#### [What you are asked to do]
Looking through the listing, how many of its lines hold the word "scripts"? Answer with only the number.

#### [Excerpted records]
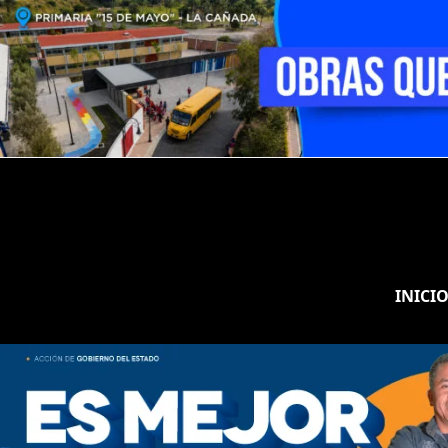
INICI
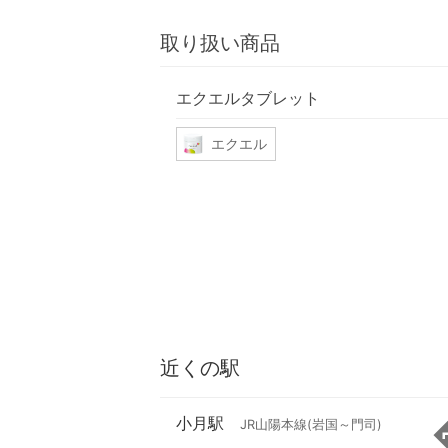
取り扱い商品
エクエルタブレット
エクエル
近くの駅
小月駅
JR山陽本線(岩国～門司)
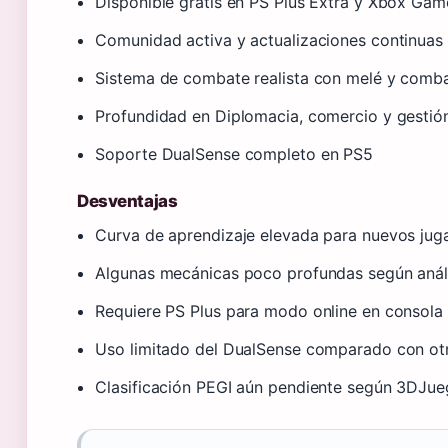
Disponible gratis en PS Plus Extra y Xbox Ga
Comunidad activa y actualizaciones continuas
Sistema de combate realista con melé y comba
Profundidad en Diplomacia, comercio y gestió
Soporte DualSense completo en PS5
Desventajas
Curva de aprendizaje elevada para nuevos jug
Algunas mecánicas poco profundas según análi
Requiere PS Plus para modo online en consola
Uso limitado del DualSense comparado con otr
Clasificación PEGI aún pendiente según 3DJu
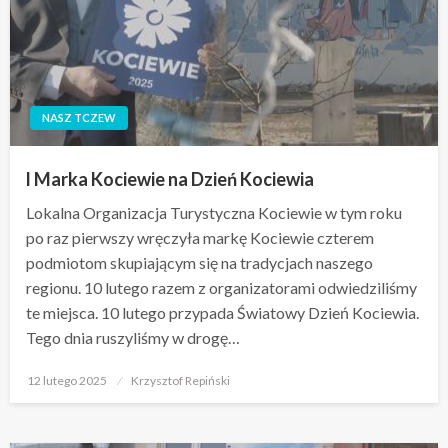
NASZ TCZEW
l Marka Kociewie na Dzień Kociewia
Lokalna Organizacja Turystyczna Kociewie w tym roku
po raz pierwszy wręczyła markę Kociewie czterem
podmiotom skupiającym się na tradycjach naszego
regionu. 10 lutego razem z organizatorami odwiedziliśmy
te miejsca. 10 lutego przypada Światowy Dzień Kociewia.
Tego dnia ruszyliśmy w drogę…
Opublikowane
12 lutego 2025
Krzysztof Repiński
w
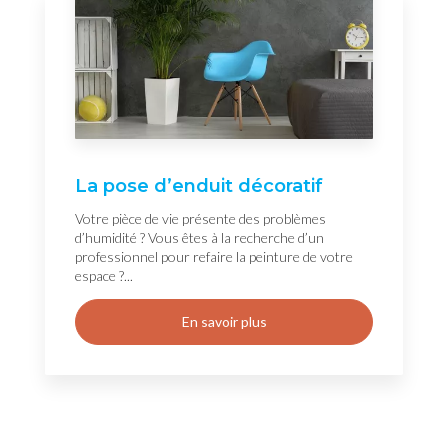
La pose d’enduit décoratif
Votre pièce de vie présente des problèmes
d’humidité ? Vous êtes à la recherche d’un
professionnel pour refaire la peinture de votre
espace ?...
En savoir plus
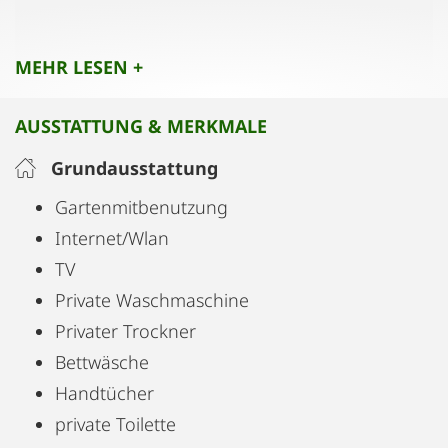
Fliesenboden, im Rest der Wohnung ist
Eichenparkett verlegt.
MEHR LESEN +
Das Wohnhaus verfügt im Innenhof über einen
AUSSTATTUNG & MERKMALE
Garten der nur den Bewohner dieses Hauses
vorbehalten ist.
Grundausstattung
Gartenmitbenutzung
Auf Wunsch steht gegen Aufpreis ein
Internet/Wlan
Garagenplatz zur Verfügung.
TV
Private Waschmaschine
Privater Trockner
Bettwäsche
Handtücher
private Toilette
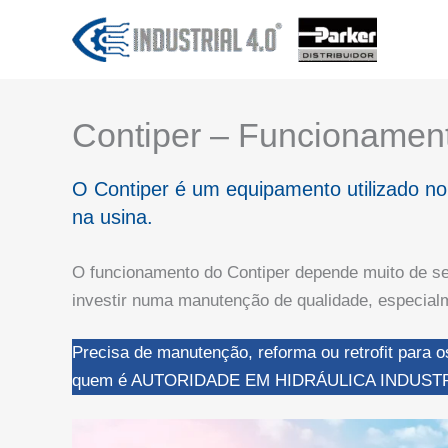
Ir
para
o
conteúdo
Contiper – Funcionamen
O Contiper é um equipamento utilizado n
na usina.
O funcionamento do Contiper depende muito de se
investir numa manutenção de qualidade, especialm
Precisa de manutenção, reforma ou retrofit para
quem é AUTORIDADE EM HIDRÁULICA INDUSTR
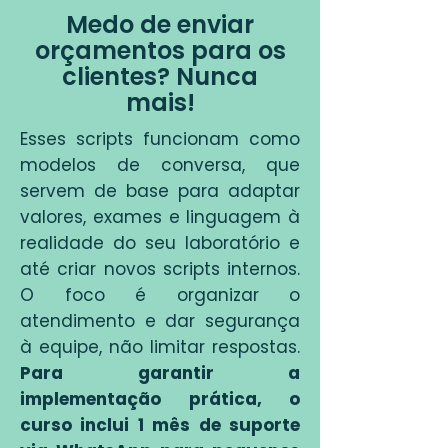
Medo de enviar
orçamentos para os
clientes? Nunca
mais!
Esses scripts funcionam como
modelos de conversa, que
servem de base para adaptar
valores, exames e linguagem à
realidade do seu laboratório e
até criar novos scripts internos.
O foco é organizar o
atendimento e dar segurança
à equipe, não limitar respostas.
Para garantir a
implementação prática, o
curso inclui 1 mês de suporte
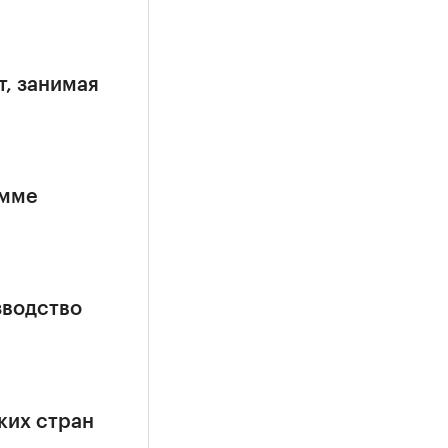
т, занимая
амме
зводство
ких стран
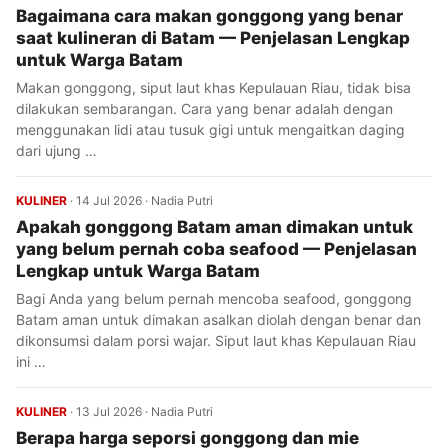
Bagaimana cara makan gonggong yang benar
saat kulineran di Batam — Penjelasan Lengkap
untuk Warga Batam
Makan gonggong, siput laut khas Kepulauan Riau, tidak bisa
dilakukan sembarangan. Cara yang benar adalah dengan
menggunakan lidi atau tusuk gigi untuk mengaitkan daging
dari ujung …
KULINER
·
14 Jul 2026
·
Nadia Putri
Apakah gonggong Batam aman dimakan untuk
yang belum pernah coba seafood — Penjelasan
Lengkap untuk Warga Batam
Bagi Anda yang belum pernah mencoba seafood, gonggong
Batam aman untuk dimakan asalkan diolah dengan benar dan
dikonsumsi dalam porsi wajar. Siput laut khas Kepulauan Riau
ini …
KULINER
·
13 Jul 2026
·
Nadia Putri
Berapa harga seporsi gonggong dan mie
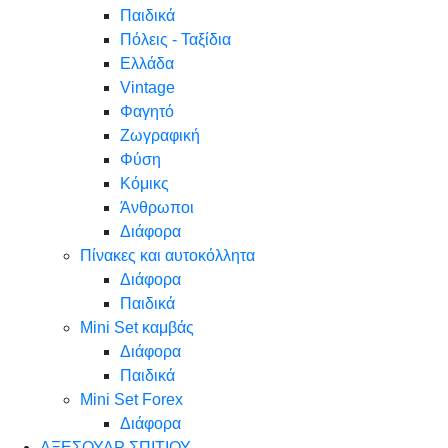
Παιδικά
Πόλεις - Ταξίδια
Ελλάδα
Vintage
Φαγητό
Ζωγραφική
Φύση
Κόμικς
Άνθρωποι
Διάφορα
Πίνακες και αυτοκόλλητα
Διάφορα
Παιδικά
Mini Set καμβάς
Διάφορα
Παιδικά
Mini Set Forex
Διάφορα
ΑΞΕΣΟΥΑΡ ΣΠΙΤΙΟΥ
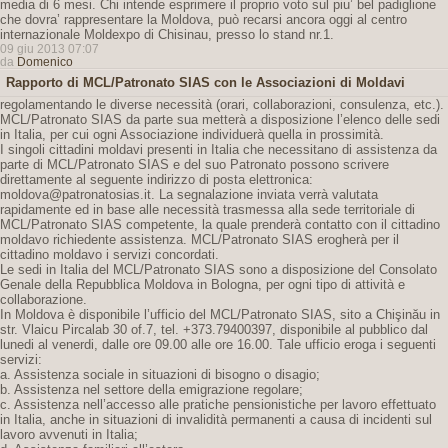
media di 6 mesi. Chi intende esprimere il proprio voto sul piu’ bel padiglione
che dovra’ rappresentare la Moldova, può recarsi ancora oggi al centro
internazionale Moldexpo di Chisinau, presso lo stand nr.1.
09 giu 2013 07:07
da
Domenico
Rapporto di MCL/Patronato SIAS con le Associazioni di Moldavi
regolamentando le diverse necessità (orari, collaborazioni, consulenza, etc.).
MCL/Patronato SIAS da parte sua metterà a disposizione l’elenco delle sedi
in Italia, per cui ogni Associazione individuerà quella in prossimità.
I singoli cittadini moldavi presenti in Italia che necessitano di assistenza da
parte di MCL/Patronato SIAS e del suo Patronato possono scrivere
direttamente al seguente indirizzo di posta elettronica:
moldova@patronatosias.it. La segnalazione inviata verrà valutata
rapidamente ed in base alle necessità trasmessa alla sede territoriale di
MCL/Patronato SIAS competente, la quale prenderà contatto con il cittadino
moldavo richiedente assistenza. MCL/Patronato SIAS erogherà per il
cittadino moldavo i servizi concordati.
Le sedi in Italia del MCL/Patronato SIAS sono a disposizione del Consolato
Genale della Repubblica Moldova in Bologna, per ogni tipo di attività e
collaborazione.
In Moldova è disponibile l’ufficio del MCL/Patronato SIAS, sito a Chişinău in
str. Vlaicu Pircalab 30 of.7, tel. +373.79400397, disponibile al pubblico dal
lunedi al venerdi, dalle ore 09.00 alle ore 16.00. Tale ufficio eroga i seguenti
servizi:
a. Assistenza sociale in situazioni di bisogno o disagio;
b. Assistenza nel settore della emigrazione regolare;
c. Assistenza nell’accesso alle pratiche pensionistiche per lavoro effettuato
in Italia, anche in situazioni di invalidità permanenti a causa di incidenti sul
lavoro avvenuti in Italia;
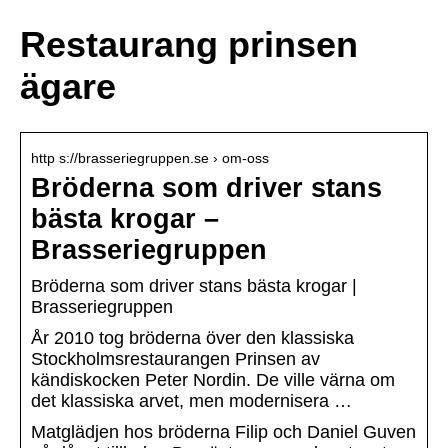
Restaurang prinsen
ägare
http s://brasseriegruppen.se › om-oss
Bröderna som driver stans
bästa krogar –
Brasseriegruppen
Bröderna som driver stans bästa krogar |
Brasseriegruppen
År 2010 tog bröderna över den klassiska
Stockholmsrestaurangen Prinsen av
kändiskocken Peter Nordin. De ville värna om
det klassiska arvet, men modernisera …
Matglädjen hos bröderna Filip och Daniel Guven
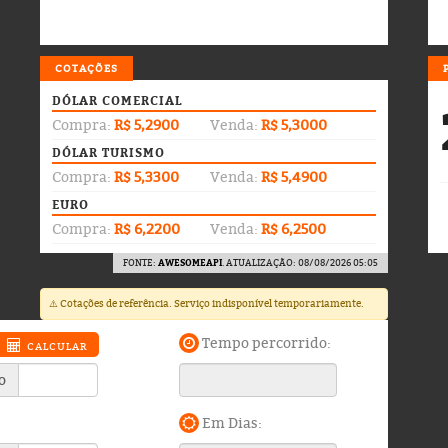
COTAÇÕES
DÓLAR COMERCIAL
Compra:
R$ 5,2900
Venda:
R$ 5,3000
DÓLAR TURISMO
Compra:
R$ 5,3300
Venda:
R$ 5,4900
EURO
Compra:
R$ 6,2200
Venda:
R$ 6,2500
FONTE:
AWESOMEAPI
. ATUALIZAÇÃO: 08/08/2026 05:05
⚠️ Cotações de referência. Serviço indisponível temporariamente.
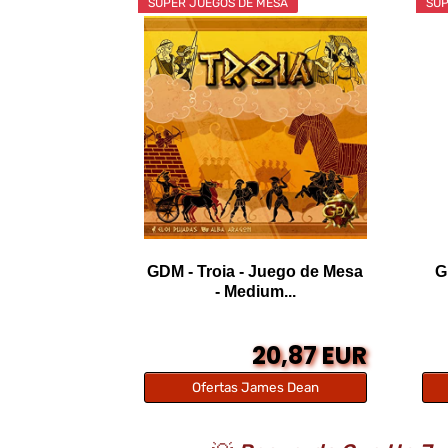
SÚPER JUEGOS DE MESA
SÚP
GDM - Troia - Juego de Mesa
G
- Medium...
20,87 EUR
Ofertas James Dean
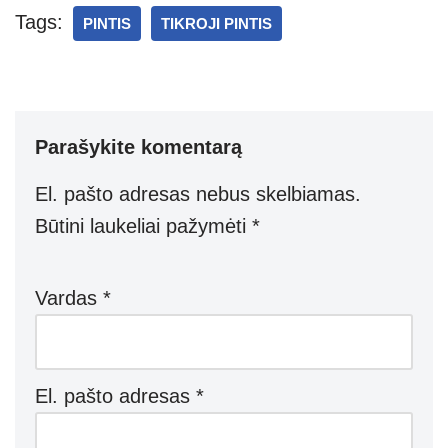
s
e
gr
e
e
Tags:
PINTIS
TIKROJI PINTIS
A
a
n
p
m
g
p
er
Parašykite komentarą
El. pašto adresas nebus skelbiamas.
Būtini laukeliai pažymėti
*
Vardas
*
El. pašto adresas
*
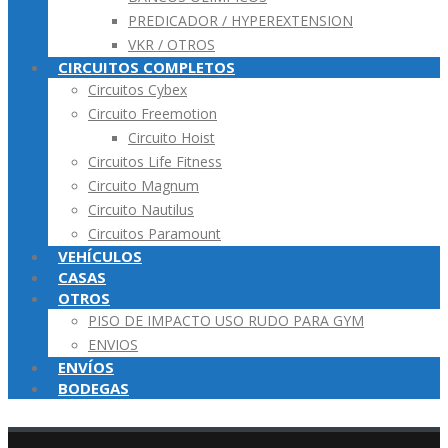
PREDICADOR / HYPEREXTENSION
VKR / OTROS
CIRCUITOS COMPLETOS
Circuitos Cybex
Circuito Freemotion
Circuito Hoist
Circuitos Life Fitness
Circuito Magnum
Circuito Nautilus
Circuitos Paramount
VEHÍCULOS
CASAS
OTROS
PISO DE IMPACTO USO RUDO PARA GYM
ENVIOS
ENVÍOS
BODEGAS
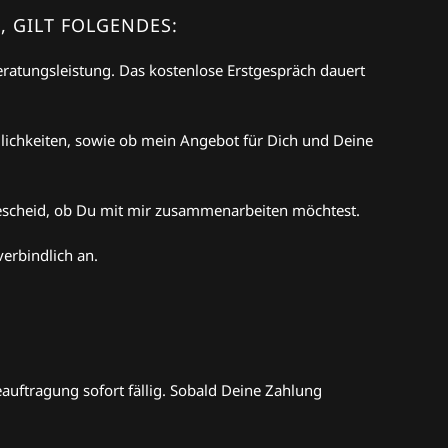
, GILT FOLGENDES:
eratungsleistung. Das kostenlose Erstgespräch dauert
lichkeiten, sowie ob mein Angebot für Dich und Deine
Bescheid, ob Du mit mir zusammenarbeiten möchtest.
erbindlich an.
auftragung sofort fällig. Sobald Deine Zahlung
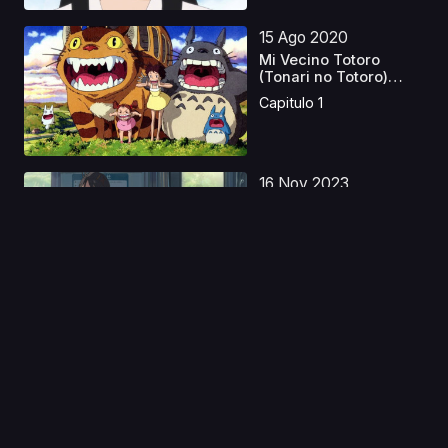
15 Ago 2020
Mi Vecino Totoro
(Tonari no Totoro)
Lati...
Capitulo 1
16 Nov 2023
Suzume no Tojimari
Latino
Capitulo 1
27 Nov 2021
Super Crooks
Capitulo 1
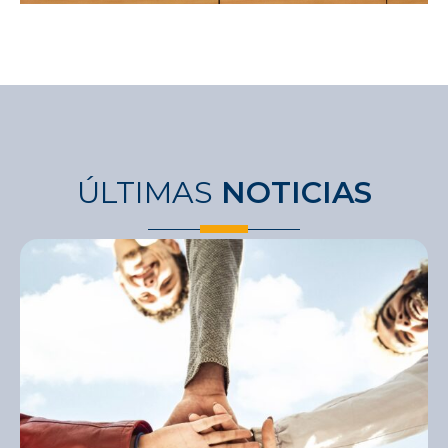
ÚLTIMAS
NOTICIAS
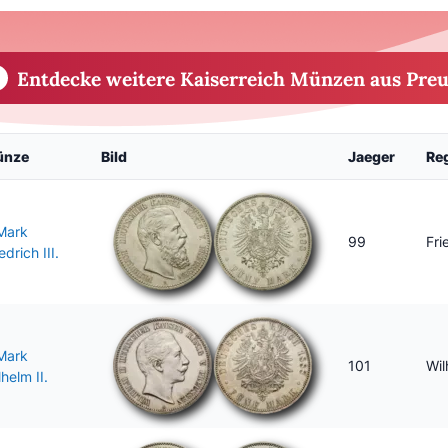
Entdecke weitere Kaiserreich Münzen aus Pre
ünze
Bild
Jaeger
Re
Mark
99
Fri
edrich III.
Mark
101
Wil
helm II.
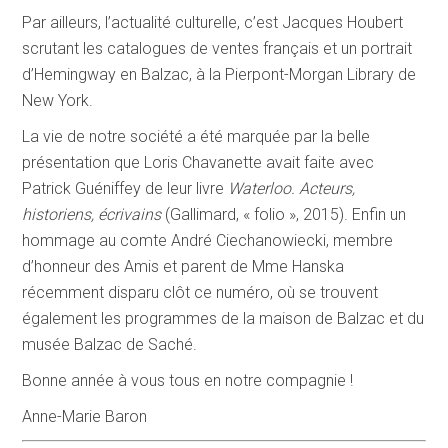
Par ailleurs, l’actualité culturelle, c’est Jacques Houbert
scrutant les catalogues de ventes français et un portrait
d’Hemingway en Balzac, à la Pierpont-Morgan Library de
New York.
La vie de notre société a été marquée par la belle
présentation que Loris Chavanette avait faite avec
Patrick Guéniffey de leur livre
Waterloo. Acteurs,
historiens, écrivains
(Gallimard, « folio », 2015). Enfin un
hommage au comte André Ciechanowiecki, membre
d’honneur des Amis et parent de Mme Hanska
récemment disparu clôt ce numéro, où se trouvent
également les programmes de la maison de Balzac et du
musée Balzac de Saché.
Bonne année à vous tous en notre compagnie !
Anne-Marie Baron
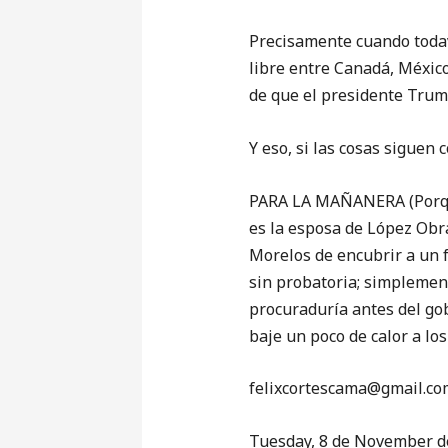
Precisamente cuando todav
libre entre Canadá, México
de que el presidente Trum
Y eso, si las cosas siguen 
PARA LA MAÑANERA (Porque 
es la esposa de López Obra
Morelos de encubrir a un f
sin probatoria; simplement
procuraduría antes del gob
baje un poco de calor a lo
‎felixcortescama@gmail.co
Tuesday, 8 de November d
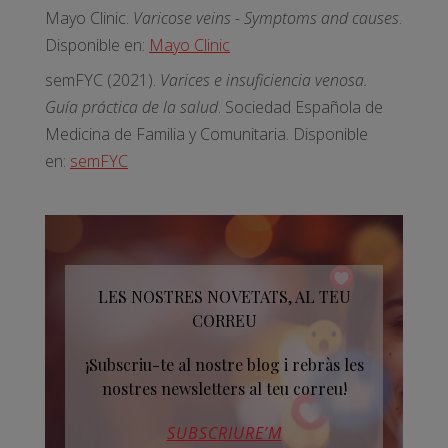
Mayo Clinic.
Varicose veins - Symptoms and causes
.
Disponible en:
Mayo Clinic
semFYC (2021).
Varices e insuficiencia venosa.
Guía práctica de la salud
. Sociedad Española de
Medicina de Familia y Comunitaria. Disponible
en:
semFYC
LES NOSTRES NOVETATS, AL TEU
CORREU
¡Subscriu-te al nostre blog i rebràs les
nostres newsletters al teu correu!
SUBSCRIURE’M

#### [Output for this exercise]
2